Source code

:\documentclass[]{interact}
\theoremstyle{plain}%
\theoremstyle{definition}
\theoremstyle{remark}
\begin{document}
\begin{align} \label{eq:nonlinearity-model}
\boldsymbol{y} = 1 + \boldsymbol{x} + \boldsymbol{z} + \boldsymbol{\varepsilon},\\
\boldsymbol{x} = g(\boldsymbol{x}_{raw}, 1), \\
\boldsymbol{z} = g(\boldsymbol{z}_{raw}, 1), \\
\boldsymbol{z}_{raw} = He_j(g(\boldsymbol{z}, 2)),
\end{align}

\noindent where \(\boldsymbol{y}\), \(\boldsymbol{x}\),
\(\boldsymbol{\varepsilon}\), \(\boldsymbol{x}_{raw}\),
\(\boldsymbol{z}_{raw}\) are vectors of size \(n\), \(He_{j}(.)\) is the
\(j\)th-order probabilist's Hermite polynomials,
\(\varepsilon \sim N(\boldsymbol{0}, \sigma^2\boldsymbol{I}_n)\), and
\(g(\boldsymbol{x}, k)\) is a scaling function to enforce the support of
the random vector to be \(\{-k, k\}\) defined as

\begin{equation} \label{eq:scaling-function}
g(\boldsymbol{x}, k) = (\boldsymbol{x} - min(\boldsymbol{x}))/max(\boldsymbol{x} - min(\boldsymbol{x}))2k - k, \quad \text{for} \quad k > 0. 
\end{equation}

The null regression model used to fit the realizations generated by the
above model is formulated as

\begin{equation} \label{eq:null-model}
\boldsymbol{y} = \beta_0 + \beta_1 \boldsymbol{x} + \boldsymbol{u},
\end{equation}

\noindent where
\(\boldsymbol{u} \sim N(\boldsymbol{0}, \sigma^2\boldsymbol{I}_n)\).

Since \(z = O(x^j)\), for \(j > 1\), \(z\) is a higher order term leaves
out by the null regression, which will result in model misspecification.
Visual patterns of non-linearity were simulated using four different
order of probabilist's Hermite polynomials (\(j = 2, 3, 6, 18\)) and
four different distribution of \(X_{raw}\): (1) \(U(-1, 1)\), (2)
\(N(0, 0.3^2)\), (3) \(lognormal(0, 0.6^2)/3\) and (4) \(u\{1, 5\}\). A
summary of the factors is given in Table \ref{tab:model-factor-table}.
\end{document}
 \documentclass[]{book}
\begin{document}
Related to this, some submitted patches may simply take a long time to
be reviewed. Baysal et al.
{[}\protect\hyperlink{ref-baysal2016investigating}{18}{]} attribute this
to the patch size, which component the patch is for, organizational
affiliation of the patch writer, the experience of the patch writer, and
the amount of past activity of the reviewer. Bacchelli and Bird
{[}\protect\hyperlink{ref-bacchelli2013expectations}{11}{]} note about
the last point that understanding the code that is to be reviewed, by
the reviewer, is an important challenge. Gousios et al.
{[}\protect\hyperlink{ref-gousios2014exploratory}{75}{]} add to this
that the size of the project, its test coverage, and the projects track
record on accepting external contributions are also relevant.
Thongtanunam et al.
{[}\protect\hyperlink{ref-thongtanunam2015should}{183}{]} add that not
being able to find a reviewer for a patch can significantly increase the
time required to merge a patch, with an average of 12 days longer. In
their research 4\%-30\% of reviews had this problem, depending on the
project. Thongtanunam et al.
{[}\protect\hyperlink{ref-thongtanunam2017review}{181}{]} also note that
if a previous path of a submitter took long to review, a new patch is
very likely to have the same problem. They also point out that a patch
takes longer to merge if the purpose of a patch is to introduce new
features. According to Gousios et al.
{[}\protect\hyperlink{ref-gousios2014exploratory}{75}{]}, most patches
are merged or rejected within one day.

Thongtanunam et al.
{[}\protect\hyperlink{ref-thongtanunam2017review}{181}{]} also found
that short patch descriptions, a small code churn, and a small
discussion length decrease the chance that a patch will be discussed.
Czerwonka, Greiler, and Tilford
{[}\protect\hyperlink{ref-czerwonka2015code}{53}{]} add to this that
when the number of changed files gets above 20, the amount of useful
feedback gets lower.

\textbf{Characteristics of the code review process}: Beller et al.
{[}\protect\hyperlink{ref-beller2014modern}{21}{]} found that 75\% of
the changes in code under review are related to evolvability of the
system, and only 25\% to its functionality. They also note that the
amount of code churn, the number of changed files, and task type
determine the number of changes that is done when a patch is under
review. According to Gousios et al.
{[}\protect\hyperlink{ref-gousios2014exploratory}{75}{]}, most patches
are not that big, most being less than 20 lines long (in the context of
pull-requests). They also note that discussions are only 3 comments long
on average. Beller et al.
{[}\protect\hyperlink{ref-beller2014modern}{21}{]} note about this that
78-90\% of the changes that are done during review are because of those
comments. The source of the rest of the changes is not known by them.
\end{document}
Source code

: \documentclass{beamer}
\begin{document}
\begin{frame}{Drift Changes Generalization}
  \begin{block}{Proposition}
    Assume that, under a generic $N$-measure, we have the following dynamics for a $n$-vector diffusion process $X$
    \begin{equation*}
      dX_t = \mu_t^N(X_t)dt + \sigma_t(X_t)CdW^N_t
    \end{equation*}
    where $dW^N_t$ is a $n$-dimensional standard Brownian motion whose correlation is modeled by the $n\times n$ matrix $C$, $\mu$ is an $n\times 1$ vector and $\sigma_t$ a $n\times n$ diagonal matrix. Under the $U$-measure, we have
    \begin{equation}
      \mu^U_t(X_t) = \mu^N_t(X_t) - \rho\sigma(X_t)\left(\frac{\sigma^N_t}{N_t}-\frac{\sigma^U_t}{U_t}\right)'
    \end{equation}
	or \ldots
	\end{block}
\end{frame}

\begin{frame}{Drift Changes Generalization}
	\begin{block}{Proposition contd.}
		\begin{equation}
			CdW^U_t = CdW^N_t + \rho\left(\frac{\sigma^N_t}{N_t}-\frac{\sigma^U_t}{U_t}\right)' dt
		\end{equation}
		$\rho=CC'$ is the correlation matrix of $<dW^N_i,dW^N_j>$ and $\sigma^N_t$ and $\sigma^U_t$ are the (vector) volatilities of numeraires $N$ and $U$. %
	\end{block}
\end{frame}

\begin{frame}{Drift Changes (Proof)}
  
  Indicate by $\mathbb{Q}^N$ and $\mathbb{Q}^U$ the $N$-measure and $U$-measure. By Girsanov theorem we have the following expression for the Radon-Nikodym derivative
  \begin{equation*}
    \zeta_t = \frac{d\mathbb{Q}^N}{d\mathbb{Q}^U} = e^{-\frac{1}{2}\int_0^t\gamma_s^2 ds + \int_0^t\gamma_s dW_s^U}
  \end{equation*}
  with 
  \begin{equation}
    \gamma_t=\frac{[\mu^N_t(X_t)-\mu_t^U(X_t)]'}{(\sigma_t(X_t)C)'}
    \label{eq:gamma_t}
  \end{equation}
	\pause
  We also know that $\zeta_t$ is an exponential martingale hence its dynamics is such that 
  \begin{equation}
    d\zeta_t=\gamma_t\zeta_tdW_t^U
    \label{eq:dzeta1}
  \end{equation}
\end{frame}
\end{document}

+++++

● **ACTIVITY**:
Transcribe each record above exactly. Skip none.

● **TASK RESPONSE**:
Source code

:\documentclass[]{interact}
\theoremstyle{plain}%
\theoremstyle{definition}
\theoremstyle{remark}
\begin{document}
\begin{align} \label{eq:nonlinearity-model}
\boldsymbol{y} = 1 + \boldsymbol{x} + \boldsymbol{z} + \boldsymbol{\varepsilon},\\
\boldsymbol{x} = g(\boldsymbol{x}_{raw}, 1), \\
\boldsymbol{z} = g(\boldsymbol{z}_{raw}, 1), \\
\boldsymbol{z}_{raw} = He_j(g(\boldsymbol{z}, 2)),
\end{align}

\noindent where \(\boldsymbol{y}\), \(\boldsymbol{x}\),
\(\boldsymbol{\varepsilon}\), \(\boldsymbol{x}_{raw}\),
\(\boldsymbol{z}_{raw}\) are vectors of size \(n\), \(He_{j}(.)\) is the
\(j\)th-order probabilist's Hermite polynomials,
\(\varepsilon \sim N(\boldsymbol{0}, \sigma^2\boldsymbol{I}_n)\), and
\(g(\boldsymbol{x}, k)\) is a scaling function to enforce the support of
the random vector to be \(\{-k, k\}\) defined as

\begin{equation} \label{eq:scaling-function}
g(\boldsymbol{x}, k) = (\boldsymbol{x} - min(\boldsymbol{x}))/max(\boldsymbol{x} - min(\boldsymbol{x}))2k - k, \quad \text{for} \quad k > 0. 
\end{equation}

The null regression model used to fit the realizations generated by the
above model is formulated as

\begin{equation} \label{eq:null-model}
\boldsymbol{y} = \beta_0 + \beta_1 \boldsymbol{x} + \boldsymbol{u},
\end{equation}

\noindent where
\(\boldsymbol{u} \sim N(\boldsymbol{0}, \sigma^2\boldsymbol{I}_n)\).

Since \(z = O(x^j)\), for \(j > 1\), \(z\) is a higher order term leaves
out by the null regression, which will result in model misspecification.
Visual patterns of non-linearity were simulated using four different
order of probabilist's Hermite polynomials (\(j = 2, 3, 6, 18\)) and
four different distribution of \(X_{raw}\): (1) \(U(-1, 1)\), (2)
\(N(0, 0.3^2)\), (3) \(lognormal(0, 0.6^2)/3\) and (4) \(u\{1, 5\}\). A
summary of the factors is given in Table \ref{tab:model-factor-table}.
\end{document}
 \documentclass[]{book}
\begin{document}
Related to this, some submitted patches may simply take a long time to
be reviewed. Baysal et al.
{[}\protect\hyperlink{ref-baysal2016investigating}{18}{]} attribute this
to the patch size, which component the patch is for, organizational
affiliation of the patch writer, the experience of the patch writer, and
the amount of past activity of the reviewer. Bacchelli and Bird
{[}\protect\hyperlink{ref-bacchelli2013expectations}{11}{]} note about
the last point that understanding the code that is to be reviewed, by
the reviewer, is an important challenge. Gousios et al.
{[}\protect\hyperlink{ref-gousios2014exploratory}{75}{]} add to this
that the size of the project, its test coverage, and the projects track
record on accepting external contributions are also relevant.
Thongtanunam et al.
{[}\protect\hyperlink{ref-thongtanunam2015should}{183}{]} add that not
being able to find a reviewer for a patch can significantly increase the
time required to merge a patch, with an average of 12 days longer. In
their research 4\%-30\% of reviews had this problem, depending on the
project. Thongtanunam et al.
{[}\protect\hyperlink{ref-thongtanunam2017review}{181}{]} also note that
if a previous path of a submitter took long to review, a new patch is
very likely to have the same problem. They also point out that a patch
takes longer to merge if the purpose of a patch is to introduce new
features. According to Gousios et al.
{[}\protect\hyperlink{ref-gousios2014exploratory}{75}{]}, most patches
are merged or rejected within one day.

Thongtanunam et al.
{[}\protect\hyperlink{ref-thongtanunam2017review}{181}{]} also found
that short patch descriptions, a small code churn, and a small
discussion length decrease the chance that a patch will be discussed.
Czerwonka, Greiler, and Tilford
{[}\protect\hyperlink{ref-czerwonka2015code}{53}{]} add to this that
when the number of changed files gets above 20, the amount of useful
feedback gets lower.

\textbf{Characteristics of the code review process}: Beller et al.
{[}\protect\hyperlink{ref-beller2014modern}{21}{]} found that 75\% of
the changes in code under review are related to evolvability of the
system, and only 25\% to its functionality. They also note that the
amount of code churn, the number of changed files, and task type
determine the number of changes that is done when a patch is under
review. According to Gousios et al.
{[}\protect\hyperlink{ref-gousios2014exploratory}{75}{]}, most patches
are not that big, most being less than 20 lines long (in the context of
pull-requests). They also note that discussions are only 3 comments long
on average. Beller et al.
{[}\protect\hyperlink{ref-beller2014modern}{21}{]} note about this that
78-90\% of the changes that are done during review are because of those
comments. The source of the rest of the changes is not known by them.
\end{document}
Source code

: \documentclass{beamer}
\begin{document}
\begin{frame}{Drift Changes Generalization}
  \begin{block}{Proposition}
    Assume that, under a generic $N$-measure, we have the following dynamics for a $n$-vector diffusion process $X$
    \begin{equation*}
      dX_t = \mu_t^N(X_t)dt + \sigma_t(X_t)CdW^N_t
    \end{equation*}
    where $dW^N_t$ is a $n$-dimensional standard Brownian motion whose correlation is modeled by the $n\times n$ matrix $C$, $\mu$ is an $n\times 1$ vector and $\sigma_t$ a $n\times n$ diagonal matrix. Under the $U$-measure, we have
    \begin{equation}
      \mu^U_t(X_t) = \mu^N_t(X_t) - \rho\sigma(X_t)\left(\frac{\sigma^N_t}{N_t}-\frac{\sigma^U_t}{U_t}\right)'
    \end{equation}
	or \ldots
	\end{block}
\end{frame}

\begin{frame}{Drift Changes Generalization}
	\begin{block}{Proposition contd.}
		\begin{equation}
			CdW^U_t = CdW^N_t + \rho\left(\frac{\sigma^N_t}{N_t}-\frac{\sigma^U_t}{U_t}\right)' dt
		\end{equation}
		$\rho=CC'$ is the correlation matrix of $<dW^N_i,dW^N_j>$ and $\sigma^N_t$ and $\sigma^U_t$ are the (vector) volatilities of numeraires $N$ and $U$. %
	\end{block}
\end{frame}

\begin{frame}{Drift Changes (Proof)}
  
  Indicate by $\mathbb{Q}^N$ and $\mathbb{Q}^U$ the $N$-measure and $U$-measure. By Girsanov theorem we have the following expression for the Radon-Nikodym derivative
  \begin{equation*}
    \zeta_t = \frac{d\mathbb{Q}^N}{d\mathbb{Q}^U} = e^{-\frac{1}{2}\int_0^t\gamma_s^2 ds + \int_0^t\gamma_s dW_s^U}
  \end{equation*}
  with 
  \begin{equation}
    \gamma_t=\frac{[\mu^N_t(X_t)-\mu_t^U(X_t)]'}{(\sigma_t(X_t)C)'}
    \label{eq:gamma_t}
  \end{equation}
	\pause
  We also know that $\zeta_t$ is an exponential martingale hence its dynamics is such that 
  \begin{equation}
    d\zeta_t=\gamma_t\zeta_tdW_t^U
    \label{eq:dzeta1}
  \end{equation}
\end{frame}
\end{document}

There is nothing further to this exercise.